- What is being asked -
Set out word for word the line that contains "FAX 076-424-3122" and each line after it, through the end of the data below, but exclude the pictures.

- Source data -
# # # # #
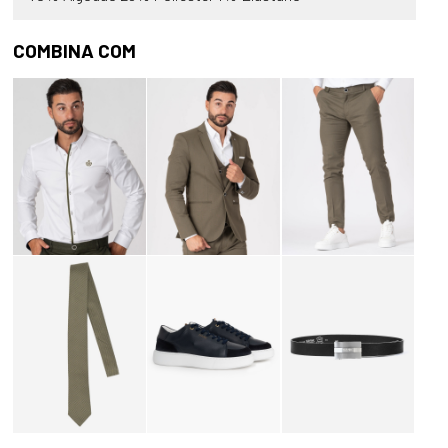
COMBINA COM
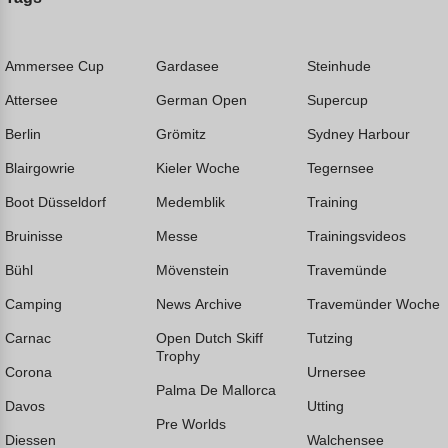
Ammersee Cup
Gardasee
Steinhude
Attersee
German Open
Supercup
Berlin
Grömitz
Sydney Harbour
Blairgowrie
Kieler Woche
Tegernsee
Boot Düsseldorf
Medemblik
Training
Bruinisse
Messe
Trainingsvideos
Bühl
Mövenstein
Travemünde
Camping
News Archive
Travemünder Woche
Carnac
Open Dutch Skiff
Tutzing
Trophy
Corona
Urnersee
Palma De Mallorca
Davos
Utting
Pre Worlds
Diessen
Walchensee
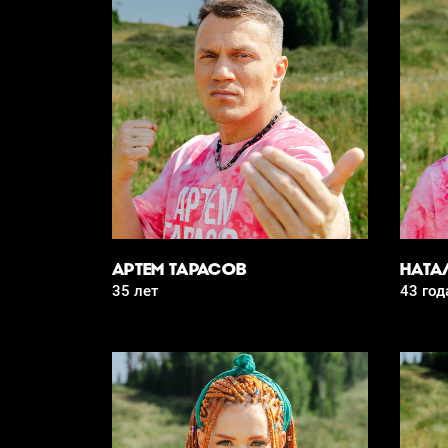
АРТЕМ ТАРАСОВ
НАТА
35 лет
43 год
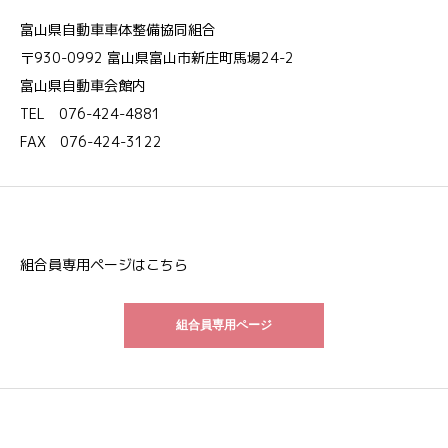
富山県自動車車体整備協同組合
〒930-0992 富山県富山市新庄町馬場24-2
富山県自動車会館内
TEL 076-424-4881
FAX 076-424-3122
組合員専用ページはこちら
組合員専用ページ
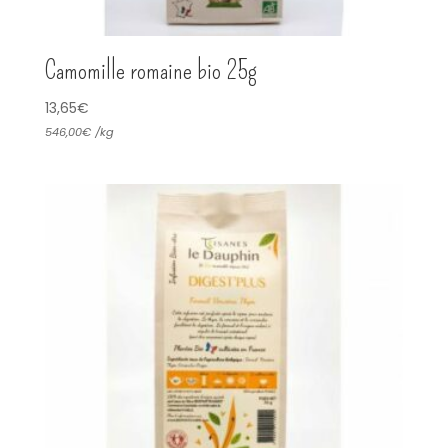
Camomille romaine bio 25g
13,65
€
546,00
€
/
kg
# # # # #
- Response to the task -
FAX 076-424-3122
組合員専用ページはこちら
組合員専用ページ
Camomille romaine bio 25g
13,65
€
546,00
€
/
kg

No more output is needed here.